* [Problem requirements]: Below are entries. Copy exactly the lines running from the line that holds "tancar el mes de desembre amb art i" to the line that holds "Suivez-nous sur les réseaux sociaux", with both ends included.

* [Material to process]:
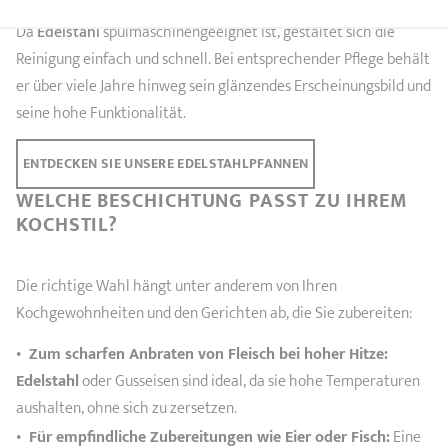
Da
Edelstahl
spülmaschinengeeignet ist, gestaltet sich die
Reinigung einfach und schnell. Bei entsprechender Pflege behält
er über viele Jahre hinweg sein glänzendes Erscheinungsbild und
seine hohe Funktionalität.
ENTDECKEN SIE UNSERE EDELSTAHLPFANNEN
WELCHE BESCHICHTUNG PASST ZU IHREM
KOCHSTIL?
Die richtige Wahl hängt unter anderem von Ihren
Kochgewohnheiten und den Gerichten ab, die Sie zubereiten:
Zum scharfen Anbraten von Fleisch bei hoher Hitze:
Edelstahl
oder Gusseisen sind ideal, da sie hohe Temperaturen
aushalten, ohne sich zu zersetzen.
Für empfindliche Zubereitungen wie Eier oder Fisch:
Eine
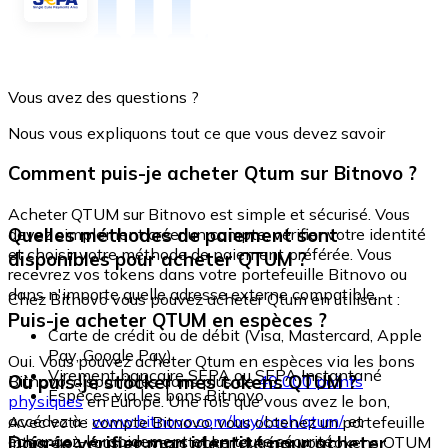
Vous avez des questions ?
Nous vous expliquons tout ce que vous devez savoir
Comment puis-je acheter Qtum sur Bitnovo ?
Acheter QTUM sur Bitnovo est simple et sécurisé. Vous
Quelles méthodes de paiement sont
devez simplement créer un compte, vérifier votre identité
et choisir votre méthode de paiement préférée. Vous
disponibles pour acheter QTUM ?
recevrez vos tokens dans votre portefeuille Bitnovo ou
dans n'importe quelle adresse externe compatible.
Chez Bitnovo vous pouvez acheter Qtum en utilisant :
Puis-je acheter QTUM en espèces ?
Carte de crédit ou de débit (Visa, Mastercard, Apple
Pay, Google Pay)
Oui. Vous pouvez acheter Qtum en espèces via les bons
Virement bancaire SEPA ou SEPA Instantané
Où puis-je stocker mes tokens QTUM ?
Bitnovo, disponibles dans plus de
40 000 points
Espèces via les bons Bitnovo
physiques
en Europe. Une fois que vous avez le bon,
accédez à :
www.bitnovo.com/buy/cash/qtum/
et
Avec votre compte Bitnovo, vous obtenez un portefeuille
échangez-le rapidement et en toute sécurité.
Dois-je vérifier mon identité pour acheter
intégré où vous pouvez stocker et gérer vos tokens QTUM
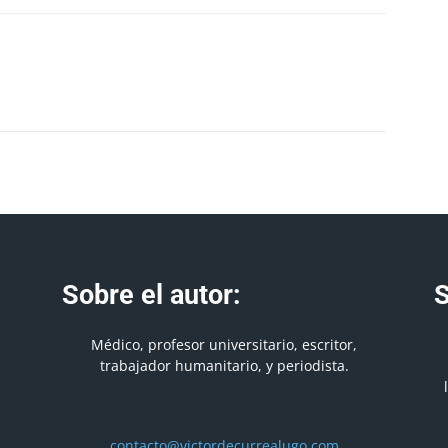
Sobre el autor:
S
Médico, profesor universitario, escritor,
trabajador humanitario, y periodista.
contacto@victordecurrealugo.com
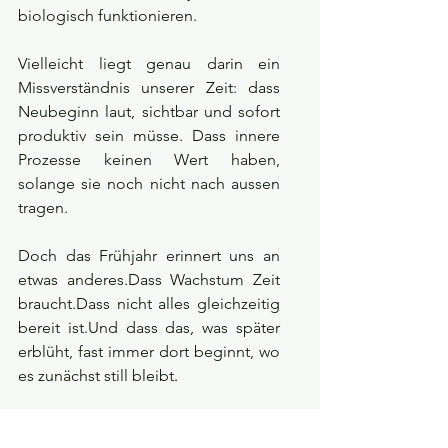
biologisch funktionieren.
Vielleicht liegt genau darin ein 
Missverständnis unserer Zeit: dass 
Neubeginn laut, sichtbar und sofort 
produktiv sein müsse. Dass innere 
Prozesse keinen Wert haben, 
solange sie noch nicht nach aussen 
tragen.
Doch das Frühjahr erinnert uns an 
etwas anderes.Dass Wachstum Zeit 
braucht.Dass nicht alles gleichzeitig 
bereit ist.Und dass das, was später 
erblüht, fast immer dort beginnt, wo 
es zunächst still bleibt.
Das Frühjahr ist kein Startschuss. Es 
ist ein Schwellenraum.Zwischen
---
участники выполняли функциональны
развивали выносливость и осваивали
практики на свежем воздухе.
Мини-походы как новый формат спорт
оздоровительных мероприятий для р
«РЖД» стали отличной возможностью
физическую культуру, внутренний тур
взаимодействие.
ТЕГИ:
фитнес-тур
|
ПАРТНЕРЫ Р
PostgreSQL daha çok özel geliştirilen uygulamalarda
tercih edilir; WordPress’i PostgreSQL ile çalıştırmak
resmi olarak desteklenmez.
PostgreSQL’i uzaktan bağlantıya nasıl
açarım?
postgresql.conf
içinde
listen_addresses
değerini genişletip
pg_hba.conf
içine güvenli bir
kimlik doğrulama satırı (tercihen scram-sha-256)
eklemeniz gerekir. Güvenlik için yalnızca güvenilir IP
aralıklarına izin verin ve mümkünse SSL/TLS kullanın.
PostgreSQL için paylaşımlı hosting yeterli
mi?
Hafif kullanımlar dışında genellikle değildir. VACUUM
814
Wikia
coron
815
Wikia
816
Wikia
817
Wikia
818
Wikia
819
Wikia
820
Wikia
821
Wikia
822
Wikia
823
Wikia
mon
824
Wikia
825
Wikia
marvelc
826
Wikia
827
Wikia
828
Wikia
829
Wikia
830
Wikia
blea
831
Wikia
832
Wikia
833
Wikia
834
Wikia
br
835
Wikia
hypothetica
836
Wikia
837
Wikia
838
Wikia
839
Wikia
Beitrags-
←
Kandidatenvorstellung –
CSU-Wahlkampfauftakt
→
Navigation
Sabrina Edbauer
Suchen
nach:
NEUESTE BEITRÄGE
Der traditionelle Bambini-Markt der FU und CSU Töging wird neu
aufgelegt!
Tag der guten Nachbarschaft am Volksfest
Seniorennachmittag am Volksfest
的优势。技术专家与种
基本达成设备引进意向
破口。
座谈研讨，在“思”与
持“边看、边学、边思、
==
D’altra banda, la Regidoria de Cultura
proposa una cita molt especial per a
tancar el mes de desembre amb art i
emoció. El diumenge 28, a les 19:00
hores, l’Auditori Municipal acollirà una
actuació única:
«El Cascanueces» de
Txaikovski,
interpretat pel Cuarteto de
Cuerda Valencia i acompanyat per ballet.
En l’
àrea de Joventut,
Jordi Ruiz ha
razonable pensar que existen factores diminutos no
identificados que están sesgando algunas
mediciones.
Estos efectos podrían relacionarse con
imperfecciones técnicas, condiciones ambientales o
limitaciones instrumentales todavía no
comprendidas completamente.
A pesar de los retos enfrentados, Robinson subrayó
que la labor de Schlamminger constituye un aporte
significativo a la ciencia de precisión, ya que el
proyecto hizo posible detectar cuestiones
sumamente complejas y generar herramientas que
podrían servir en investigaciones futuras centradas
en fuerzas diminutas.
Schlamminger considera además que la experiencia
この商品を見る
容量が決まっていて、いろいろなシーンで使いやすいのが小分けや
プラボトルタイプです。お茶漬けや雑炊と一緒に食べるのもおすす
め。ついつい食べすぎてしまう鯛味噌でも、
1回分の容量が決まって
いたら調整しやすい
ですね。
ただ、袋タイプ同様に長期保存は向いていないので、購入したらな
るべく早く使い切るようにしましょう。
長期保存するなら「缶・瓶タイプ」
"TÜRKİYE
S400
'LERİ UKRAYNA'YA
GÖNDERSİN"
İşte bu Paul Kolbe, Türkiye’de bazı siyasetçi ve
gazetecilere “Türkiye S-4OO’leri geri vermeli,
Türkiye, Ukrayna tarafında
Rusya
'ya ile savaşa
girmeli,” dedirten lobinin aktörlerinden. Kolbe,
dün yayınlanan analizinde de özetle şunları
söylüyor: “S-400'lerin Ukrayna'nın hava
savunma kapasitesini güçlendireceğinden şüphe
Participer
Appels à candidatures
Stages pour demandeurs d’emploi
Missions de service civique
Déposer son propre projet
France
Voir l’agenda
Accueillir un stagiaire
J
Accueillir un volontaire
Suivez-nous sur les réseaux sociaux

* [Solution for this task]:
tancar el mes de desembre amb art i
emoció. El diumenge 28, a les 19:00
hores, l’Auditori Municipal acollirà una
actuació única:
«El Cascanueces» de
Txaikovski,
interpretat pel Cuarteto de
Cuerda Valencia i acompanyat per ballet.
En l’
àrea de Joventut,
Jordi Ruiz ha
razonable pensar que existen factores diminutos no
identificados que están sesgando algunas
mediciones.
Estos efectos podrían relacionarse con
imperfecciones técnicas, condiciones ambientales o
limitaciones instrumentales todavía no
comprendidas completamente.
A pesar de los retos enfrentados, Robinson subrayó
que la labor de Schlamminger constituye un aporte
significativo a la ciencia de precisión, ya que el
proyecto hizo posible detectar cuestiones
sumamente complejas y generar herramientas que
podrían servir en investigaciones futuras centradas
en fuerzas diminutas.
Schlamminger considera además que la experiencia
この商品を見る
容量が決まっていて、いろいろなシーンで使いやすいのが小分けや
プラボトルタイプです。お茶漬けや雑炊と一緒に食べるのもおすす
め。ついつい食べすぎてしまう鯛味噌でも、
1回分の容量が決まって
いたら調整しやすい
ですね。
ただ、袋タイプ同様に長期保存は向いていないので、購入したらな
るべく早く使い切るようにしましょう。
長期保存するなら「缶・瓶タイプ」
"TÜRKİYE
S400
'LERİ UKRAYNA'YA
GÖNDERSİN"
İşte bu Paul Kolbe, Türkiye’de bazı siyasetçi ve
gazetecilere “Türkiye S-4OO’leri geri vermeli,
Türkiye, Ukrayna tarafında
Rusya
'ya ile savaşa
girmeli,” dedirten lobinin aktörlerinden. Kolbe,
dün yayınlanan analizinde de özetle şunları
söylüyor: “S-400'lerin Ukrayna'nın hava
savunma kapasitesini güçlendireceğinden şüphe
Participer
Appels à candidatures
Stages pour demandeurs d’emploi
Missions de service civique
Déposer son propre projet
France
Voir l’agenda
Accueillir un stagiaire
J
Accueillir un volontaire
Suivez-nous sur les réseaux sociaux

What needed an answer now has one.